The court must first consider whether the settlement agreement was complete. Marks-Foreman, 12 F. Supp. at 1092. In this case, as in Doi, 276 F.3d 1131, the parties spent a substantial amount of time in private and joint sessions and agreed to a settlement of this case. The parties and counsel then reconvened in open court to place the material terms of the agreement into the record (See ECF No. 12). The parties and counsel stated that they understood and agreed that they had a binding settlement that day, conditioned upon plaintiff's receipt and review of an itemized statement of his NDOC institutional debt. They also agreed that the terms could not be changed, even though a proposed settlement agreement memorializing the terms in writing would follow. The conditional settlement agreement was complete on January 9, 2018, when the parties agreed to each material term. Doi, 276 F.3d at 1138 ("An agreement announced on the record becomes binding even if a party has a change of heart after she agreed to its terms but before the terms are reduced to writing.")
The condition to the settlement agreement was satisfied at the latest by February 2, 2018, when plaintiff confirmed to defendants' counsel that he understood where his NDOC debt originated and found no discrepancies. (ECF No. 17 at 3; Exh. 6 at 3.) Consistent with this phone call, plaintiff submitted a status report admitting that he "understood the debt on [his] account" on February 2, 2015. (ECF No. 15.) Plaintiff attempts to argue that the proposed settlement agreement, as written, does not reflect the terms that the parties orally agreed to at the early mediation, but he fails to explain how the terms differ. (See ECF No. 15, 21.) Moreover, the court has reviewed the entire transcript of the hearing, and finds that proposed settlement agreement is identical to the oral agreement reached at the mediation. Contrary to plaintiff's assertions, the record does not indicate that defendants have been anything less than "honest and fair with the plaintiff." (ECF No. 21 at 1.) Rather, plaintiff's refusal to sign the settlement agreement after the condition precedent has been satisfied, and his decision to counteroffer for better terms, are manifestly improper.
The court must then consider whether the settlement agreement was the result of an agreement of the parties or their authorized representatives. Marks-Foreman, 12 F. Supp. at 1092. There is no dispute that plaintiff and defendants' authorized representative agreed to the stated terms of the settlement, which were later reduced to writing in the settlement agreement, attached as Exhibit 3 to defendants' motion (ECF No. 17).

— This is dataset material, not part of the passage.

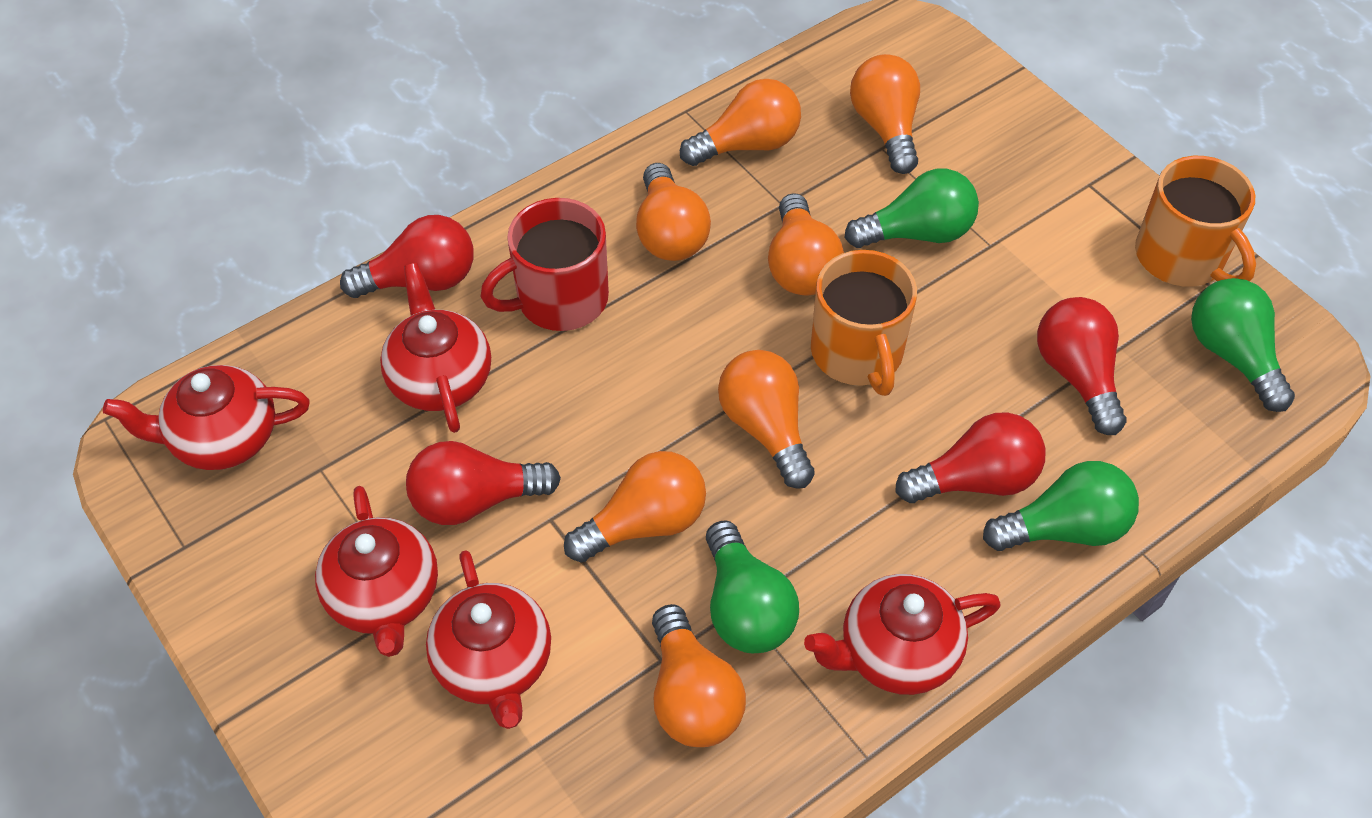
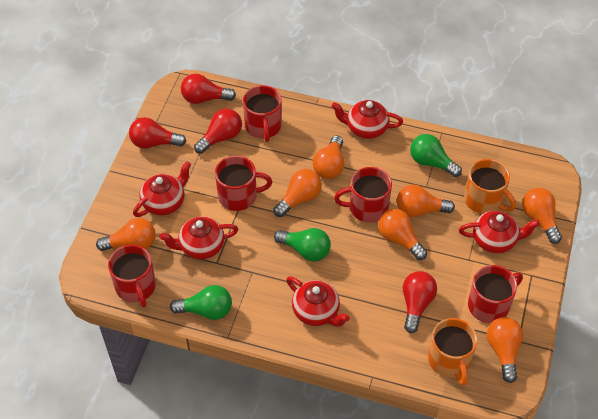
green light bulb: [706,520,799,653] [845,169,979,248] [983,461,1139,551] [1191,278,1295,412] = 4 -> [170,285,232,320] [274,228,331,262] [410,134,462,177] = 3
red mug: [480,198,609,331] = 1 -> [108,245,156,307] [215,156,272,211] [243,85,282,142] [334,167,392,222] [468,265,523,323] = 5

Based upon the foregoing, the court concludes that the parties entered into a binding settlement agreement, in open court, on January 9, 2018. The court recommends that defendants' motion to enforce settlement agreement (ECF No. 18) be granted.
The parties are advised:
1. Pursuant to 28 U.S.C. § 636(b)(1)(c) and Rule IB 3-2 of the Local Rules of Practice, the parties may file specific written objections to this Report and Recommendation within fourteen days of receipt. These objections should be entitled "Objections to Magistrate Judge's Report and Recommendation" and should be accompanied by points and authorities for consideration by the District Court.
2. This Report and Recommendation is not an appealable order and any notice of appeal pursuant to Fed. R. App. P. 4(a)(1) should not be filed until entry of the District Court's judgment.